Макама четырнадцатая
Вечерело. Шимас с необыкновенным усердием рисовал у себя на лице ужасный шрам. Его жена, тяжело вздыхая, чинила черное платье, слегка пострадавшее в недавней драке.
– Аллах всесильный, но почему ты не можешь просто послать стражников, которые приведут этих недостойных пред очи халифа? Пусть бы он с ними разбирался.
– Халида, умница… Ну подумай сама – наша страна гордится справедливостью, равной для каждого из ее жителей, будь он последний бродяга или первый советник. Какие обвинения я смогу предъявить пятерым уважаемым мудрецам?
– Ты обвинишь их в заговоре… с целью свержения… или убийства нашего халифа!
– Это будут только мои слова. Никаких документов, никаких свидетелей… И халиф, да будет с ним во веки веков милость Аллаха всесильного, рассмеявшись, отпустит их на все четыре стороны.
– Но разве твоего слова мало? Ведь ты же визирь… А не голодный оборванец.
– О да, вот если бы они пришли к визирю… И ему в лицо сказали: о великий визирь, мы желаем сместить молодого и глупого халифа, помоги нам в этом…
– Но они же тебе и сказали!
– Нет, детка. Они намекнули об этом дюжему верзиле с пудовыми кулаками, который разбросал соперников, ввязавшись в драку в вонючей забегаловке. И выходит, что это я их обманул. Ведь я же не сказал им, кто я на самом деле…

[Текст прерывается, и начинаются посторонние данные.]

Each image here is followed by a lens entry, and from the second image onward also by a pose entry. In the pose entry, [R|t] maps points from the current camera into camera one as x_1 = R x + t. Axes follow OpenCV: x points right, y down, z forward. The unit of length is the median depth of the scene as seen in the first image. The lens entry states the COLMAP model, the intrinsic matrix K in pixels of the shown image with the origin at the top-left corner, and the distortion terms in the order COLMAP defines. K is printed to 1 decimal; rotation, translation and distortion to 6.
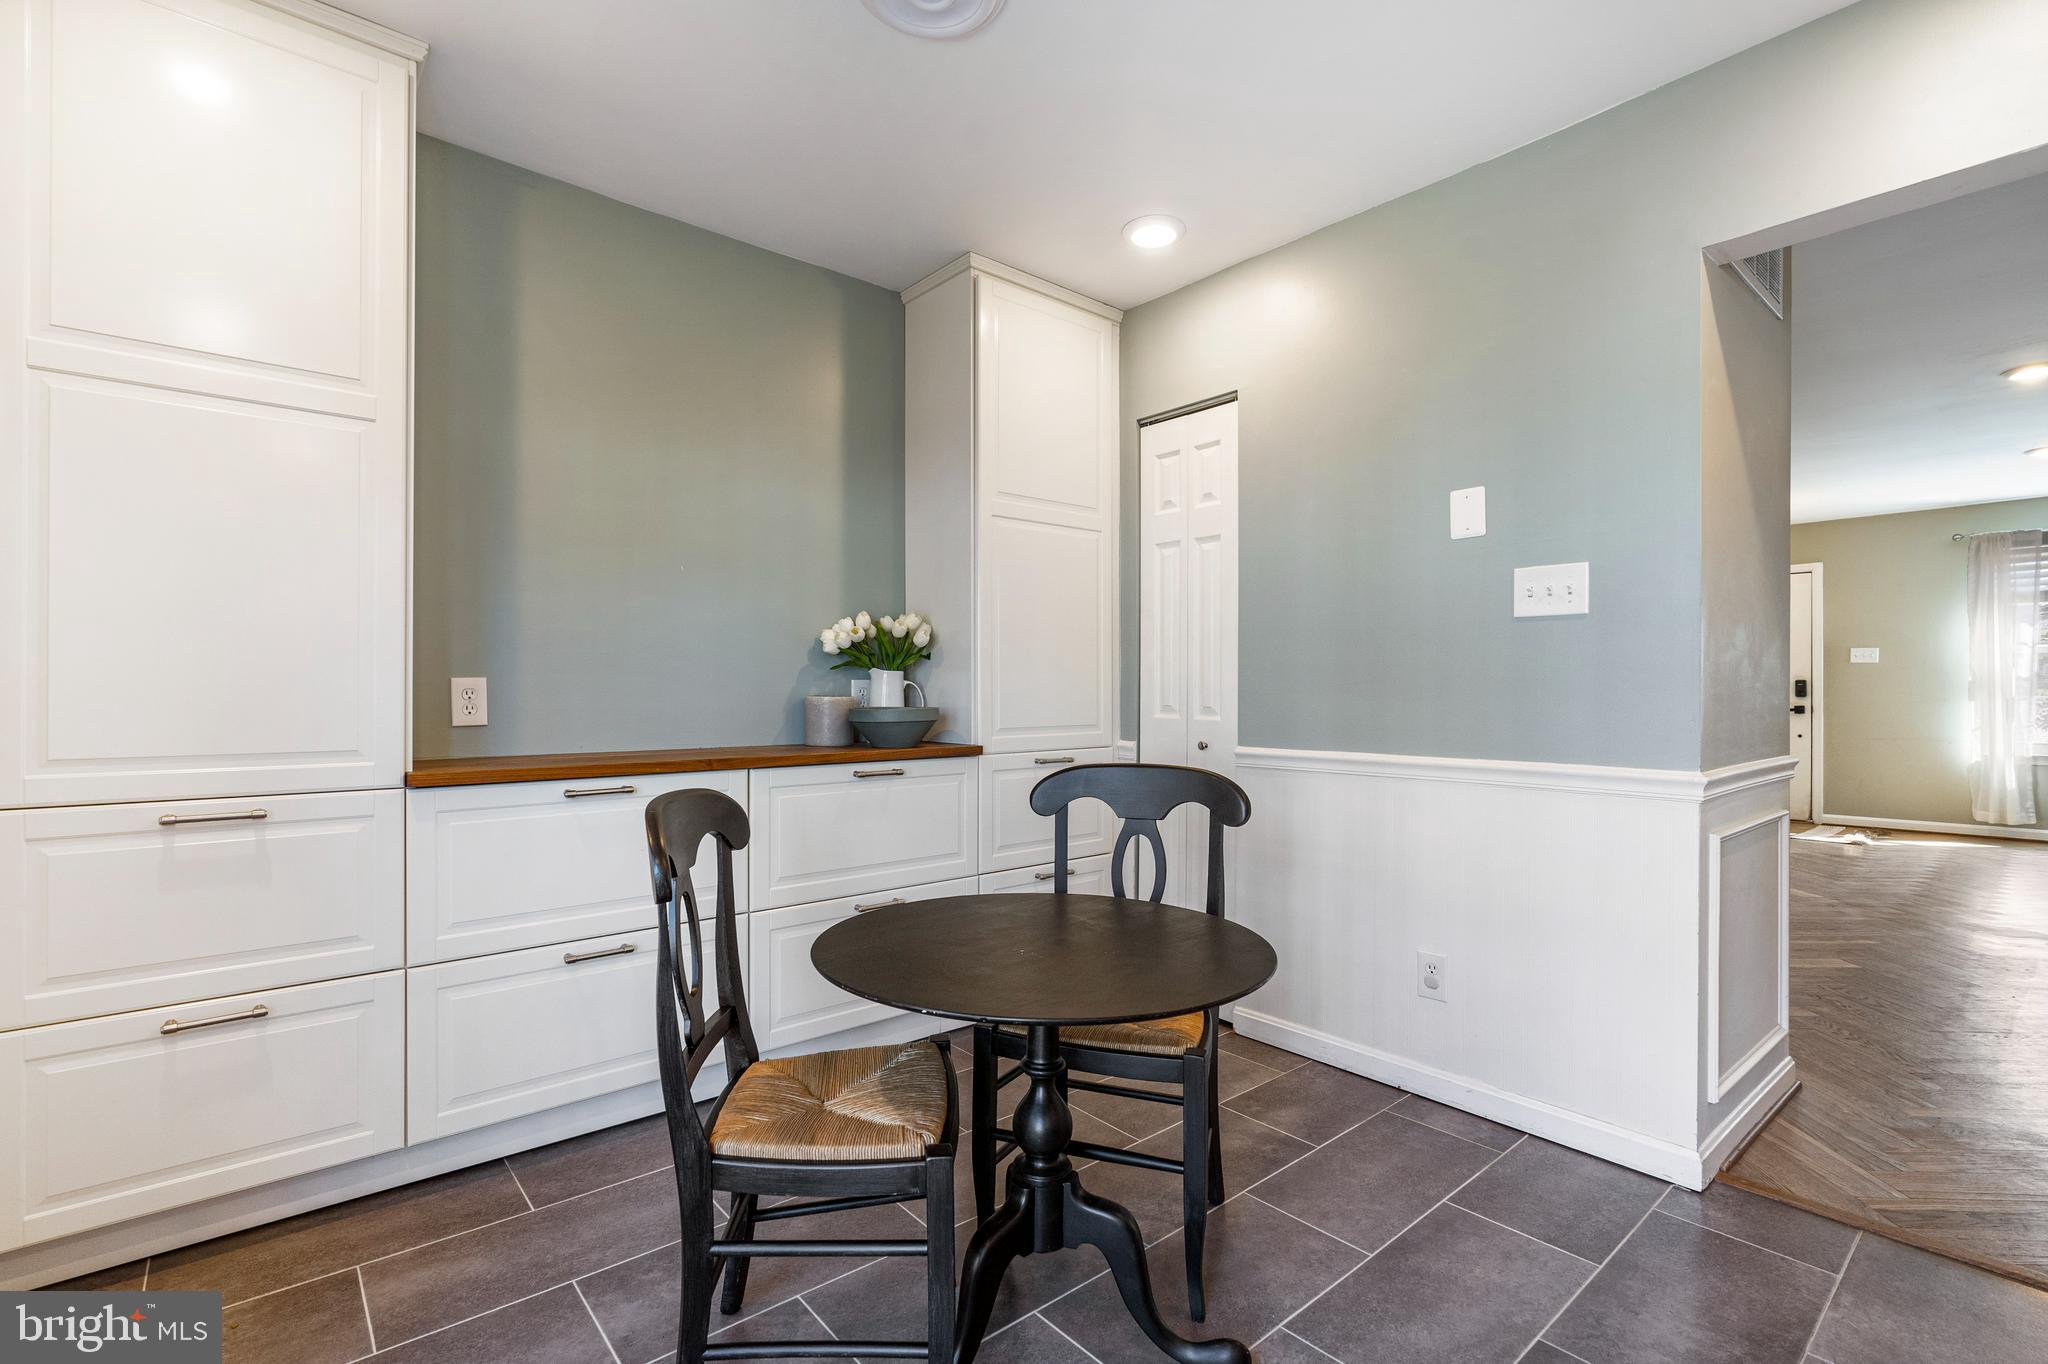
lens RADIAL K [[935.4, 0, 1033.3], [0, 935.4, 688.4], [0, 0, 1]] dist [-0.004502, 0.002001]
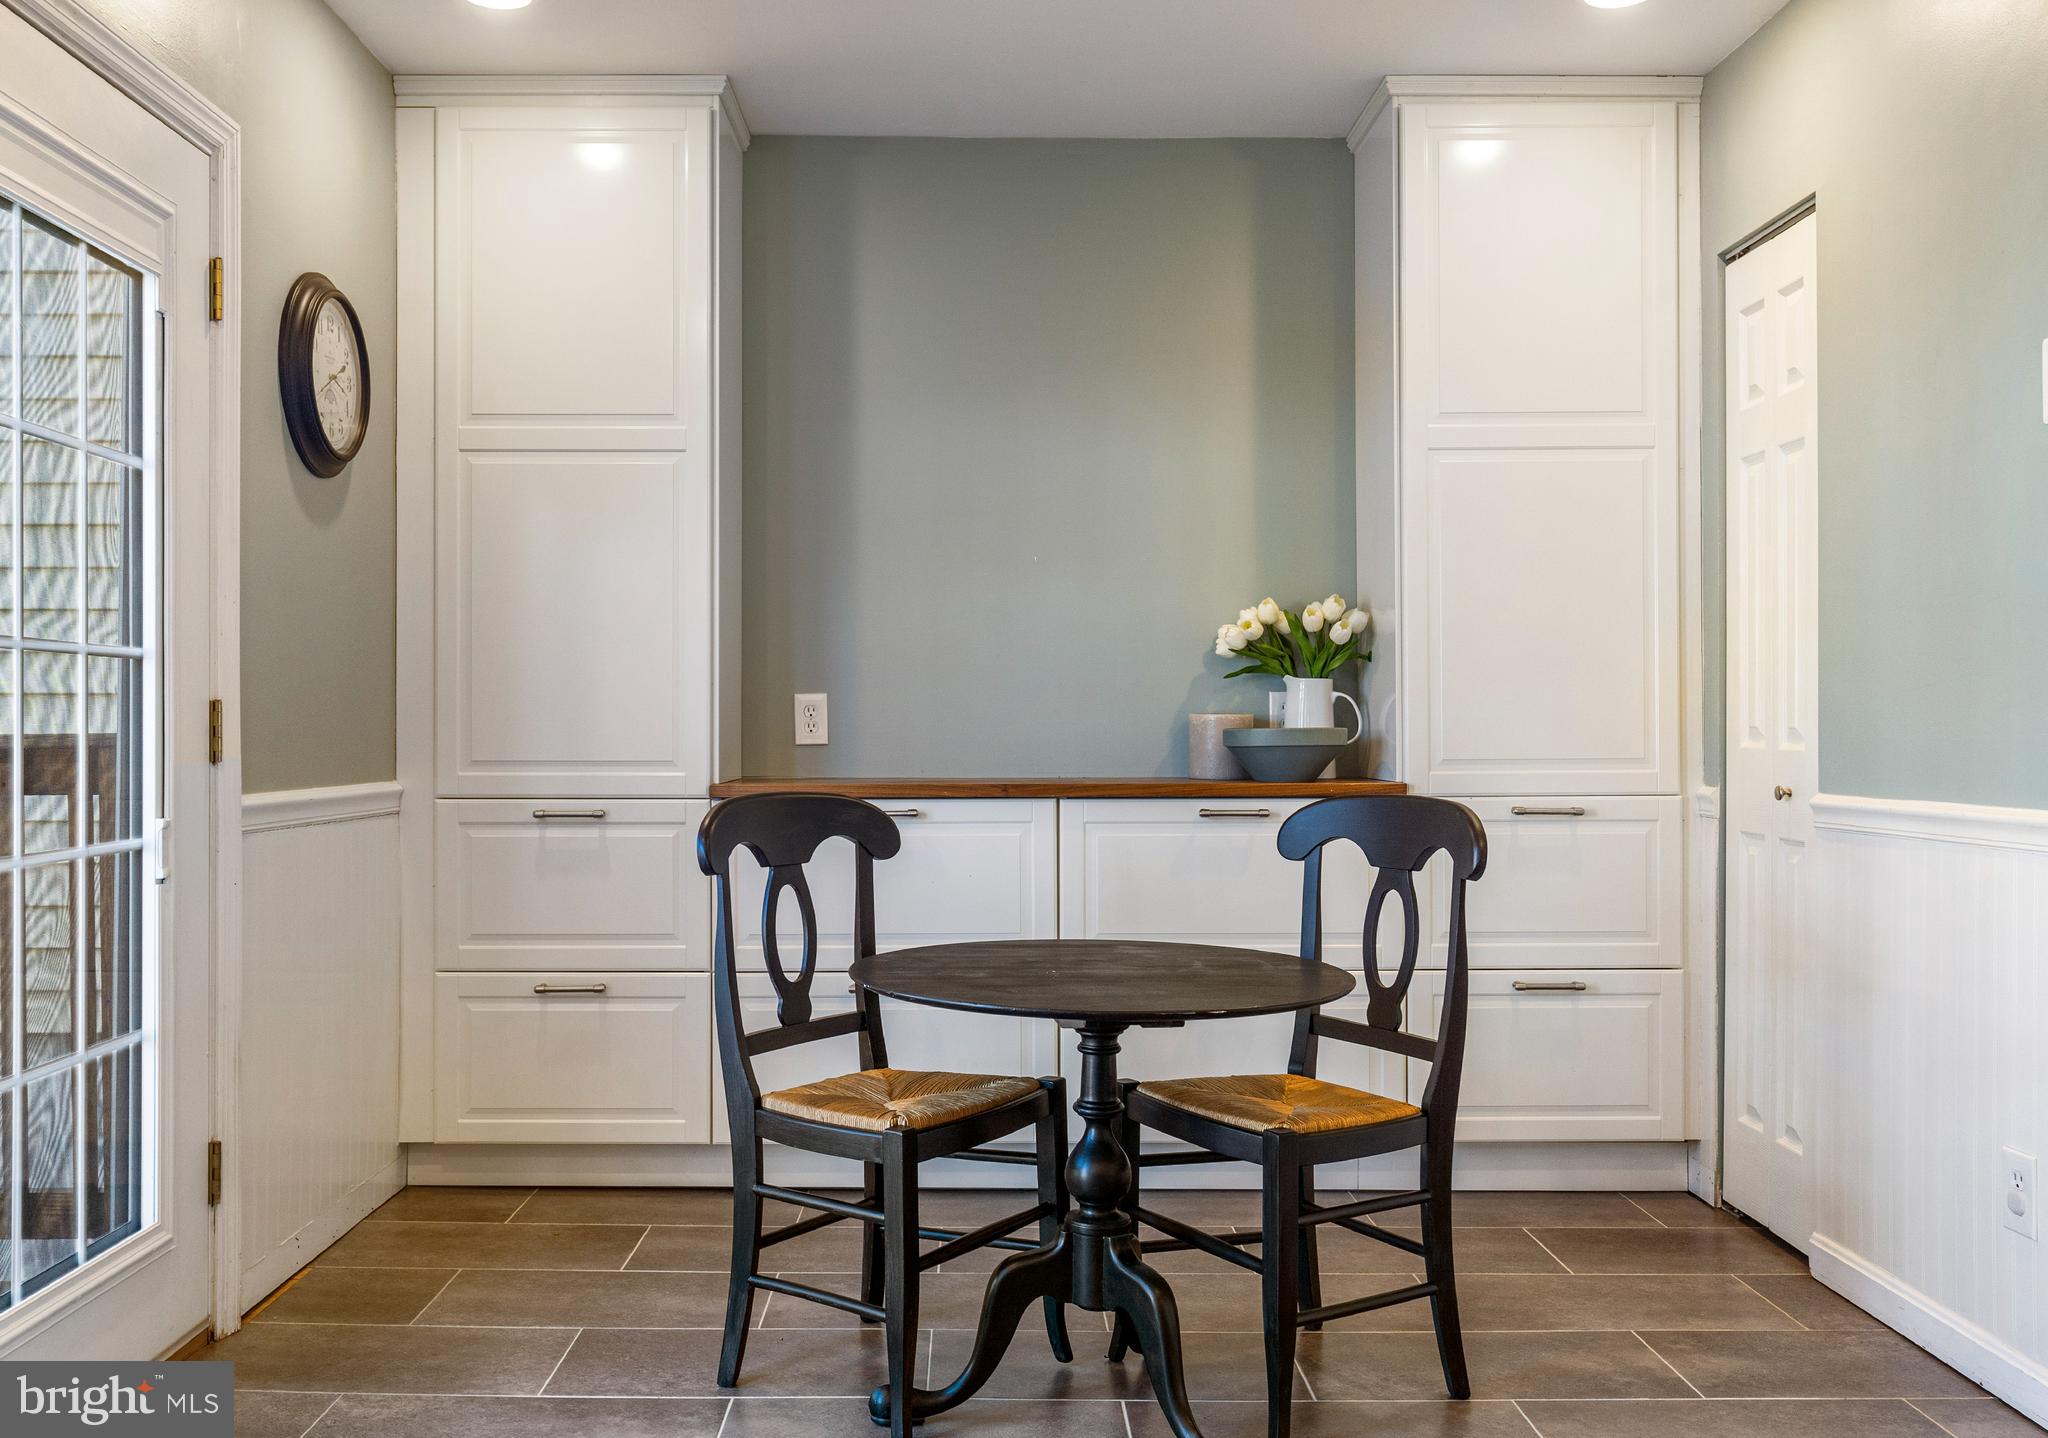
lens RADIAL K [[1732.4, 0, 970.2], [0, 1732.4, 725.2], [0, 0, 1]] dist [0.012302, -0.015609]
pose [[0.760953, -0.002562, -0.648802, 0.526685], [0.002818, 0.999996, -0.000644, 0.017809], [0.648801, -0.001338, 0.760957, -0.185373]]
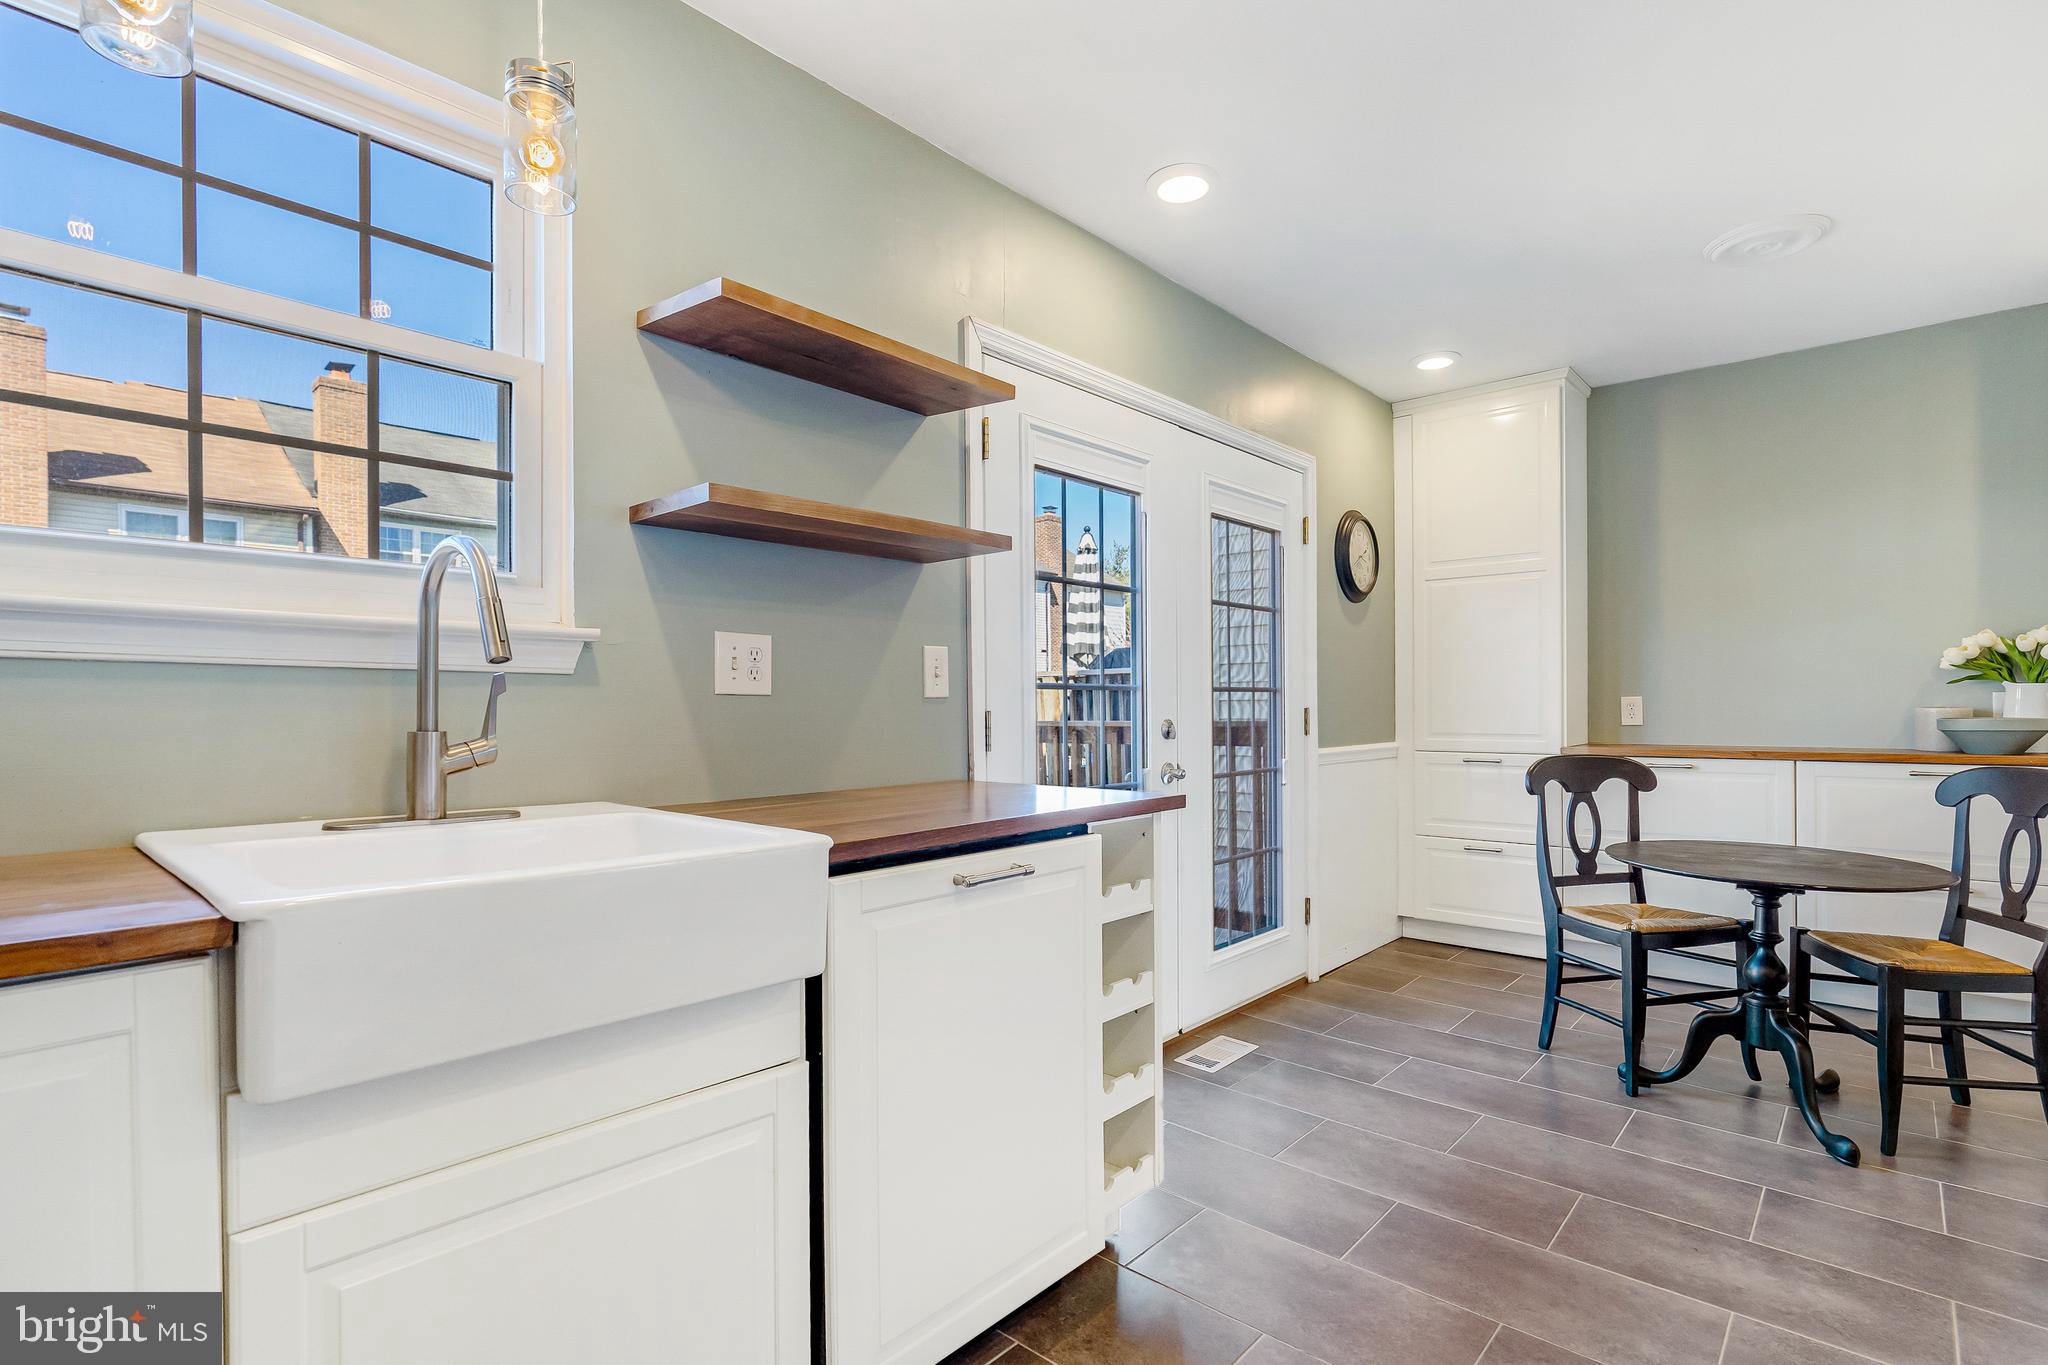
lens RADIAL K [[981.0, 0, 1034.4], [0, 981.0, 695.9], [0, 0, 1]] dist [0.000918, 0.001749]
pose [[0.145415, -0.010978, -0.989310, 0.791556], [0.010303, 0.999901, -0.009581, -0.005579], [0.989317, -0.008799, 0.145514, -0.257068]]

– Но ты же можешь просто сказать это Салеху…
– Халида, прекраснейшая, умнейшая… не спорь со мной. У Салеха сейчас и без этих недостойных целая гора забот. И заботы эти ох как тяжки. Не надо обременять его еще одной. Я в силах усмирить этих шакалов, не прибегая ни к услугам стражников, ни к услугам судов. Хитрости будет вполне довольно.
Халида лишь неодобрительно покачала головой. Трудно спорить с мужем, когда вполне соглашаешься с ним и лишь беспокойство за него заставляет пытаться его в чем-то переубедить.
Шимас закончил и, повернувшись к жене, спросил:
– Ну как, прекраснейшая, достаточно ли он отвратителен, мой шрам?
– Главное, – улыбнулась та, – чтобы он был похож на вчерашний.